◆ **Activity**
Pull every line that includes the word "lines" from the data.

Start of Information provided

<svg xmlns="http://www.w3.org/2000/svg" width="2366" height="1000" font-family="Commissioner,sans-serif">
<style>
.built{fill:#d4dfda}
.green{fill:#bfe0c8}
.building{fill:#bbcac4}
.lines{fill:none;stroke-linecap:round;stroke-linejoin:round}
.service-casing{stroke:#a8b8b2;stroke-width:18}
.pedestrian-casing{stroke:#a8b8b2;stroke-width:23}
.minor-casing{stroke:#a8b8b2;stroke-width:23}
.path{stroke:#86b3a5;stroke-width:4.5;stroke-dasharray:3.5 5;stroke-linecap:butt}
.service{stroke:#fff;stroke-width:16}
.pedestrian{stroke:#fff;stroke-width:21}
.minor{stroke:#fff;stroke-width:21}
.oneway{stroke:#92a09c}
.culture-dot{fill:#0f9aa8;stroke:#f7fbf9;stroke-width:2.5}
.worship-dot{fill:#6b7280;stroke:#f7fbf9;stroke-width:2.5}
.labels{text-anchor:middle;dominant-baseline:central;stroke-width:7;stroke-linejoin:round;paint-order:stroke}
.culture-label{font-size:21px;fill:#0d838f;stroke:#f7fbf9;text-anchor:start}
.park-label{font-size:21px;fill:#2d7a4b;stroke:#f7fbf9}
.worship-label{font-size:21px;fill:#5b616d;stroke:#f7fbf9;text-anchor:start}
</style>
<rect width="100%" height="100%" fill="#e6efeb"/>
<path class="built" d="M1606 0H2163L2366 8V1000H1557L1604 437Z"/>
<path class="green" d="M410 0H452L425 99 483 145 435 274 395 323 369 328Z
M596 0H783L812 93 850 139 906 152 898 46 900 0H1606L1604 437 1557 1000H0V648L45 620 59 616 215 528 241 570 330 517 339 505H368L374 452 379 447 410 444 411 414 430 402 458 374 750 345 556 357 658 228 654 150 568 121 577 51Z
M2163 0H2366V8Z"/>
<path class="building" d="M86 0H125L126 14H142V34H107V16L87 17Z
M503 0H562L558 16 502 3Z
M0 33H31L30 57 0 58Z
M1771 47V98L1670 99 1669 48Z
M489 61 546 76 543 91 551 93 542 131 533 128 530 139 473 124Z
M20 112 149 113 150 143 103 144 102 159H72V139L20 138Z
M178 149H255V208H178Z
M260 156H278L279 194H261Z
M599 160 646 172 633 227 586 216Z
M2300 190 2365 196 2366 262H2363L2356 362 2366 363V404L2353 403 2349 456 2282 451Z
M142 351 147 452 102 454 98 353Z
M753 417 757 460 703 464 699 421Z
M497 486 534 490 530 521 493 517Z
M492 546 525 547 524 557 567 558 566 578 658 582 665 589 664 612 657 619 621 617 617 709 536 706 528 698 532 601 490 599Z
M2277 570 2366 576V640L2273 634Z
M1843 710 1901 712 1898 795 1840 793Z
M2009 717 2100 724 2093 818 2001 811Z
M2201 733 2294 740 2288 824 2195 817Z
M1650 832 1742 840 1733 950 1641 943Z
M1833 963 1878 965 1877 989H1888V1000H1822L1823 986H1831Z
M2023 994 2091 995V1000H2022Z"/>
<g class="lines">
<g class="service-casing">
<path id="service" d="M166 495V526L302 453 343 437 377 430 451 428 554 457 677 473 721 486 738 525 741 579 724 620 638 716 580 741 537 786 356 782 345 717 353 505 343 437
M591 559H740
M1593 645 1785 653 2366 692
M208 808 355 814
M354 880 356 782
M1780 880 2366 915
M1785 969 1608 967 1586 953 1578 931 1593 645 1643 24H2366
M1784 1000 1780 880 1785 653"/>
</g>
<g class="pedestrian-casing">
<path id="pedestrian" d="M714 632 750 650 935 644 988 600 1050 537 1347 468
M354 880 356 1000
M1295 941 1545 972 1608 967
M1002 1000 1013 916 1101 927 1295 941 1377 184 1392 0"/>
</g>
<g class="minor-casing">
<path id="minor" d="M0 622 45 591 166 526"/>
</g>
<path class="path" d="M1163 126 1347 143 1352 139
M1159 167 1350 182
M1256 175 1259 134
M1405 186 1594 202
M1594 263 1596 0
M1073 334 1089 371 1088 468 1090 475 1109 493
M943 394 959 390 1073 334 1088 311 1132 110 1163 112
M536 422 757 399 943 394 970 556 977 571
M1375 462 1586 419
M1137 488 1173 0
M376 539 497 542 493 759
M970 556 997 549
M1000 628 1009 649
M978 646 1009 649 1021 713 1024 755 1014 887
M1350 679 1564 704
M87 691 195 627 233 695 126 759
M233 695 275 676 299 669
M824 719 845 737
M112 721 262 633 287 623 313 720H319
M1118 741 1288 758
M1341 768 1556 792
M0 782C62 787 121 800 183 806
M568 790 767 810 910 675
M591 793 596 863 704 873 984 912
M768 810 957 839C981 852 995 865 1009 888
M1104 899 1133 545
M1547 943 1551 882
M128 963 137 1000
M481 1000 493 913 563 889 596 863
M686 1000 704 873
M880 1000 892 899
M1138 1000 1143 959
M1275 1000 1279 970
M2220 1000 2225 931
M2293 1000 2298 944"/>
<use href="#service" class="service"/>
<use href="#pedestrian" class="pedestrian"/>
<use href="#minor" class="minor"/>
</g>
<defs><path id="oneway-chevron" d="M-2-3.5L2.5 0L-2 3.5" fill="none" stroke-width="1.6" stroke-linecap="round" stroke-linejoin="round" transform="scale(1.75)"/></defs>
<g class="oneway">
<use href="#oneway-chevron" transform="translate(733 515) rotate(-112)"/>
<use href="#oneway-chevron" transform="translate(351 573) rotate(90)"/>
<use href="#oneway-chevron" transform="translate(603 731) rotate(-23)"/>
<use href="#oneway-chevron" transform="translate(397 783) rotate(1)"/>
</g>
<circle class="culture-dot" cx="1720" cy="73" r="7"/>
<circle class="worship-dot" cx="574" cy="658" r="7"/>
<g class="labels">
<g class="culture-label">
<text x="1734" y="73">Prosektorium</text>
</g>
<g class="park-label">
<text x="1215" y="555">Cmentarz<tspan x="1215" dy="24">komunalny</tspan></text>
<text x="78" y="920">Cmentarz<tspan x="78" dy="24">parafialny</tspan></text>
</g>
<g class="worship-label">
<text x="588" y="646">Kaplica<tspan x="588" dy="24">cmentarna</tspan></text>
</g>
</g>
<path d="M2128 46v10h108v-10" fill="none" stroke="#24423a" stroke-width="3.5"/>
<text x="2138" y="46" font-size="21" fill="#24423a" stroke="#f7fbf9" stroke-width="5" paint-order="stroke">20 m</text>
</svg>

End of Information provided

◆ **Result**
.lines{fill:none;stroke-linecap:round;stroke-linejoin:round}
<g class="lines">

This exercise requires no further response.